An information-theoretic analysis of information hiding is presented, forming the theoretical basis for design of information-hiding systems. Information hiding is an emerging research area which encompasses applications such as copyright protection for digital media, watermarking, fingerprinting, steganography, and data embedding. In these applications, information is hidden within a host data set and is to be reliably communicated to a receiver. The host data set is intentionally corrupted, but in a covert way, designed to be imperceptible to a casual analysis. Next, an attacker may seek to destroy this hidden information, and for this purpose, introduce additional distortion to the data set. Side information (in the form of cryptographic keys and/or information about the host signal) may be available to the information hider and to the decoder. We formalize these notions and evaluate the hiding capacity, which upper-bounds the rates of reliable transmission and quantifies the fundamental tradeoff between three quantities: the achievable information-hiding rates and the allowed distortion levels for the information hider and the attacker. The hiding capacity is the value of a game between the information hider and the attacker. The optimal attack strategy is the solution of a particular rate-distortion problem, and the optimal hiding strategy is the solution to a channel-coding problem. The hiding capacity is derived by extending the Gel'fand-Pinsker (1980) theory of communication with side information at the encoder.
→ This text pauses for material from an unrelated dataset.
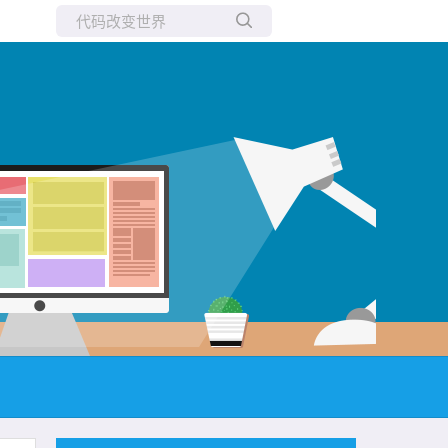
所有博客
当前博客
The extensions include the presence of distortion constraints, side information at the decoder, and unknown communication channel. Explicit formulas for capacity are given in several cases, including Bernoulli and Gaussian problems, as well as the important special case of small distortions. In some cases, including the last two above, the hiding capacity is the same whether or not the decoder knows the host data set. It is shown that many existing information-hiding systems in the literature operate far below capacity.